There have been outbreaks of collective prisoner resistance to the regime in Wakefield's F Wing; in October of 1984 prisoners in "The Nutcrackers Suite" and segregation unit smashed cell fittings and staged a collective non-co-operation protest that resulted in a complete emptying of the unit and the transfer of its inhabitants elsewhere. A police investigation would subsequently take place into claims made by some prisoners that they were seriously assaulted by staff at Wakefield before being transferred. The protest would seriously undermine the confidence of both staff at Wakefield and prison service headquarters in their ability to again manage sizeable groups of "difficult" prisoners at Wakefield and for the next 20 years the accumulation of such prisoners in the prisons' segregation unit would not be allowed to happen. The setting up of the current "Exceptional Risk Unit" at Wakefield would suggest that it's now pretty much business as usual.
Historically there have been two polar-opposite approaches to the management of "difficult" prisoners within specialised units, both informed by radically different philosophies. The liberal model represented by the Barlinnie Special Unit in Scotland before its abandonment in the early 1990s took as its starting point a recognition of the basic humanity of the prisoner and his capacity for positive change in the right circumstances and conditions. Prisoners considered the most dangerous and resistant to reform, previously locked-down in the cage cells of Inverness jail and controlled by brute force, were now encouraged within the "Democratic Community" of the Barlinnie Unit to explore and develop their capacity for non-violent and creative expression and thereby contribute to a seismic change in penal culture within the unit. Although considered largely a success, the Barlinnie Unit eventually expired under pressure from a hostile right-wing press and reactionary elements in the Scottish Prison Service and Scottish Prison Officers association.

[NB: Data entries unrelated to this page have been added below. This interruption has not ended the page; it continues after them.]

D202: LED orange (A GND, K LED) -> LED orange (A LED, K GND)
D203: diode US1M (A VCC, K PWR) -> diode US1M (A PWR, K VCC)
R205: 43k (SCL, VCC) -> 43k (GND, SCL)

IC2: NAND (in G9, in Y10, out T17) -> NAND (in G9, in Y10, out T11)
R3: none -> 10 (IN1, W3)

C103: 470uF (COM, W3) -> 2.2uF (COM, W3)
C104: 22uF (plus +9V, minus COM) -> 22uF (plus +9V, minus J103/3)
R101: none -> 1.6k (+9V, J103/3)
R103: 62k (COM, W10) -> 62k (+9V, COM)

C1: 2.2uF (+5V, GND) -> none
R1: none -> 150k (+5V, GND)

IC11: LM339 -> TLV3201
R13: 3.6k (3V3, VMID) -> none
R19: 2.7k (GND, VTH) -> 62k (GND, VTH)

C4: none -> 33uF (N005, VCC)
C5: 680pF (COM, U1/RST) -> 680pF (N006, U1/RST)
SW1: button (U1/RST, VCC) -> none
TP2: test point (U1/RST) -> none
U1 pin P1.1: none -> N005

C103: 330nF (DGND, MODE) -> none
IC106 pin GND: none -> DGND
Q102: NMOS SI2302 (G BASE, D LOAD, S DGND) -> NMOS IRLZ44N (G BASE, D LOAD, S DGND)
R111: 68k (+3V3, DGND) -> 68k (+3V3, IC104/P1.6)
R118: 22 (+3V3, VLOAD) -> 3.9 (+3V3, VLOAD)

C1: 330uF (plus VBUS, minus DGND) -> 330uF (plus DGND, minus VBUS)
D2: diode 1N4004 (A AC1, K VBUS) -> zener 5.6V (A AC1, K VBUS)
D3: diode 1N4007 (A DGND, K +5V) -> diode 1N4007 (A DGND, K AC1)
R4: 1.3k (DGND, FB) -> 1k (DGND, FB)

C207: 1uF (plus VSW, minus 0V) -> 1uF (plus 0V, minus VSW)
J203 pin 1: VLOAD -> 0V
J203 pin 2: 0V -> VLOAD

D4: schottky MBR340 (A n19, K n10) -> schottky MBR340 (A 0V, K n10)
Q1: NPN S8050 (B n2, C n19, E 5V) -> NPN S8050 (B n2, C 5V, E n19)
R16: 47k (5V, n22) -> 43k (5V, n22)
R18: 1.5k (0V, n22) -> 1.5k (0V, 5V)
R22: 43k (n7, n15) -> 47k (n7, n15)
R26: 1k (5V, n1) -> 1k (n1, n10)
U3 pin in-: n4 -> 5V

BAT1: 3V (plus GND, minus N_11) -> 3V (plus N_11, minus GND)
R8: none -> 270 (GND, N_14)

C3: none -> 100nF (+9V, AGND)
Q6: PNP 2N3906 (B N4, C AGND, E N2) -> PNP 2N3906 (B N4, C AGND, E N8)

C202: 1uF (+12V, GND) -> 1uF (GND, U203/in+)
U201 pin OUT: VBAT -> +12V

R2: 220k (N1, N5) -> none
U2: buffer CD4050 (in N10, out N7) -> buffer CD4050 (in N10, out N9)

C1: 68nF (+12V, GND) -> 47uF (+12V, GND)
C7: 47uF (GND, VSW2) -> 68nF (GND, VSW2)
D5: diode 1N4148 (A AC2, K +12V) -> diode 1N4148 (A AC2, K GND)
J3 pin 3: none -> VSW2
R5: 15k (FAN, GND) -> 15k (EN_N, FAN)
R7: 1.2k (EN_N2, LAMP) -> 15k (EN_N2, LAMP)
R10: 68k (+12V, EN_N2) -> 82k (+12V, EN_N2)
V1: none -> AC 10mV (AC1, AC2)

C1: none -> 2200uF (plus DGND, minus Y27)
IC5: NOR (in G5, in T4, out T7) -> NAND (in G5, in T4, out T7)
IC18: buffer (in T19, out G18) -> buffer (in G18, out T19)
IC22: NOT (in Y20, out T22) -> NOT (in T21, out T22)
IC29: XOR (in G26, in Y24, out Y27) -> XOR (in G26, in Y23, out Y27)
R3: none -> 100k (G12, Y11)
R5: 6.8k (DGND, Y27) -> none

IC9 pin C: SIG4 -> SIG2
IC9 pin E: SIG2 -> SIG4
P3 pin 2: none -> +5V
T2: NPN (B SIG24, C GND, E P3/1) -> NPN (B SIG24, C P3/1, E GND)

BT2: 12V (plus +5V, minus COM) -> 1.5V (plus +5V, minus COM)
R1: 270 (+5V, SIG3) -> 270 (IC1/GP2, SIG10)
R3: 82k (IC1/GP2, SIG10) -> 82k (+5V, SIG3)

The "Exceptional Risk Unit" at Wakefield occupies the opposite end of the spectrum and is the total antithesis of everything the Barlinnie Special Unit came to represent. Whereas prisoners at Barlinnie were empowered to make positive choices about their lives, those confined at Wakefield are treated as "problems" to be straightened out on the anvil of discipline and punishment; trust, responsibility and empowerment have absolutely no place in the lexicon of those overseeing the treatment of prisoners at Wakefield. In such an environment, positive change in the prisoner is impossible, and as Barbara Davis says produces only learned helplessness, psychological regression and de-personalization. As far as Danny McAllister is concerned, however, the "CSC system is achieving its aims and proving to be an asset", which as a claim is depressingly indicative of an official mindset that considers the collateral damage of fractured minds a price worth paying in the interest of achieving total obedience and conformity.
John Bowden is currently resident at HMP Glenochil
Comments about this article
30/6/2010 George Coombs -I know John Bowden well and this is yet another excellent example of his writing of the harsh reality of institutionalised cruelty that he and others known to me have direct experience of.
9/10/2010 DestinyDear Mr John Bowden i believe you on your article above, as in 2009 i visited the CSC unit F Wing HMP Wakefield and it is disgusting, but the visits in there, the prison service seriously crossed the line when they did not consider the loved ones of the prisoners and deliberately inflicted detrimental ill effect upon us as visitors as well as highlighting the detrimental ill effect inflicted upon the prisoners, my loved one! This really distressed me.